O Governo do Amapá deu um passo decisivo para o fortalecimento da Segurança Pública com a sanção de novas legislações que modernizam a Polícia Militar e o Corpo de Bombeiros Militar. As medidas atualizam normas históricas, reorganizam as carreiras e ampliam a capacidade operacional das corporações, refletindo diretamente na melhoria do atendimento à população.

“Há três anos e seis dias enfrentamos o crime organizado com ações concretas: as maiores formaturas, promoções e chamamentos da história, o que resultou em uma Polícia Militar e um Corpo de Bombeiros Militar completamente reestruturados. Este é mais um ganho direto para as categorias. Foi uma construção coletiva, com tudo sendo debatido e negociado junto aos próprios militares”, destacou Clécio Luís.

As leis sancionadas pelo governador Clécio Luís revisam o Estatuto dos Militares Estaduais e as Leis de Organização Básica das instituições, adequando-as à legislação nacional e às novas demandas da atividade policial e de emergência. Entre os avanços estão critérios mais claros para ingresso, formação e progressão funcional, além da criação de novos quadros que tornam a estrutura mais eficiente e alinhada à realidade atual.

Outro destaque é a regulamentação do Programa Kit Policial Individual, que garante armamento de uso pessoal aos militares, reforçando a segurança no exercício da função e a capacidade de resposta das equipes em serviço.

As medidas se somam à reestruturação da carreira dos servidores militares do Amapá, prevista no Plano de Governo e executada em 2025, com ampliação dos níveis salariais e progressões mais frequentes. Tratada como prioridade desde o início da atual gestão, a segurança pública do estado avança na valorização dos profissionais que atuam na linha de frente, dentro de uma política estadual que já soma R$ 200 milhões investidos entre 2023 e 2025.

A nova Lei de Promoção de Oficiais atualiza os critérios de acesso aos postos, amplia o número de militares aptos a concorrer às promoções e ajusta as regras de merecimento e antiguidade, garantindo uma transição gradual, sem prejuízos à carreira, com reconhecimento do mérito profissional e mais justiça nos processos de ascensão funcional. 

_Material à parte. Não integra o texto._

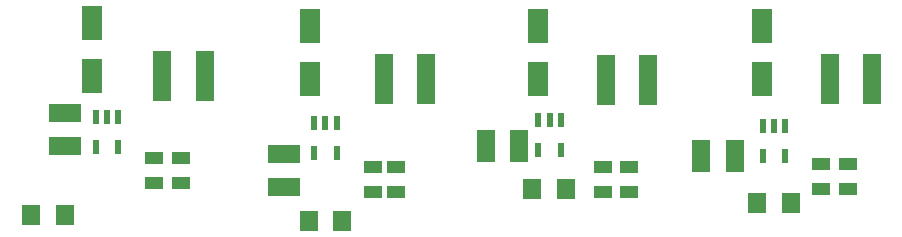
<source format=gbr>
G04 EAGLE Gerber RS-274X export*
G75*
%MOMM*%
%FSLAX34Y34*%
%LPD*%
%INSolderpaste Bottom*%
%IPPOS*%
%AMOC8*
5,1,8,0,0,1.08239X$1,22.5*%
G01*
%ADD10R,1.600000X1.803000*%
%ADD11R,1.500000X4.200000*%
%ADD12R,1.600000X2.700000*%
%ADD13R,0.550000X1.200000*%
%ADD14R,1.500000X1.100000*%
%ADD15R,1.700000X3.000000*%
%ADD16R,2.700000X1.600000*%


D10*
X450405Y334300D03*
X478845Y334300D03*
D11*
X548300Y427000D03*
X512300Y427000D03*
D12*
X438700Y370500D03*
X410700Y370500D03*
D13*
X455500Y393000D03*
X465000Y393000D03*
X474500Y393000D03*
X474500Y367000D03*
X455500Y367000D03*
D14*
X510000Y353000D03*
X510000Y332000D03*
X532500Y332000D03*
X532500Y353000D03*
D15*
X455000Y427500D03*
X455000Y472500D03*
D10*
X25780Y312500D03*
X54220Y312500D03*
D11*
X173000Y430000D03*
X137000Y430000D03*
D16*
X55000Y371000D03*
X55000Y399000D03*
D13*
X80500Y395500D03*
X90000Y395500D03*
X99500Y395500D03*
X99500Y369500D03*
X80500Y369500D03*
D14*
X130000Y360500D03*
X130000Y339500D03*
X152500Y339500D03*
X152500Y360500D03*
D15*
X77500Y430000D03*
X77500Y475000D03*
D10*
X640780Y322500D03*
X669220Y322500D03*
D11*
X738000Y427500D03*
X702000Y427500D03*
D12*
X621500Y362500D03*
X593500Y362500D03*
D13*
X645500Y388000D03*
X655000Y388000D03*
X664500Y388000D03*
X664500Y362000D03*
X645500Y362000D03*
D14*
X695000Y355500D03*
X695000Y334500D03*
X717500Y334500D03*
X717500Y355500D03*
D15*
X645000Y427500D03*
X645000Y472500D03*
D10*
X260780Y307500D03*
X289220Y307500D03*
D11*
X360500Y427500D03*
X324500Y427500D03*
D16*
X240000Y364000D03*
X240000Y336000D03*
D13*
X265500Y390500D03*
X275000Y390500D03*
X284500Y390500D03*
X284500Y364500D03*
X265500Y364500D03*
D14*
X315000Y353000D03*
X315000Y332000D03*
X335000Y332000D03*
X335000Y353000D03*
D15*
X261700Y427500D03*
X261700Y472500D03*
M02*

</source>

A proposta também atualiza os critérios de ingresso, formação e escolaridade, exigindo graduação em nível superior para o ingresso no quadro de praças, bacharelado em Direito para Oficiais da Polícia Militar do quadro do Estado-Maior e bacharelado em Direito ou em outra graduação de nível superior para Oficiais do Corpo de Bombeiros Militar do quadro do Estado-Maior.

Já o novo Estatuto dos Militares Estaduais autoriza a extinção de quadros considerados defasados, como os de músicos, complementar e especial, na Polícia Militar e no Corpo de Bombeiros, com a transferência das vagas existentes para os novos quadros criados. 

As mudanças também asseguram a separação institucional da Defesa Civil, que deixa de ser acumulada pelo comandante-geral do Corpo de Bombeiros e passa a ser coordenada por um gabinete militar, fortalecendo a autonomia do órgão e ampliando sua capacidade de articulação com municípios e secretarias, aproximando a gestão do poder central.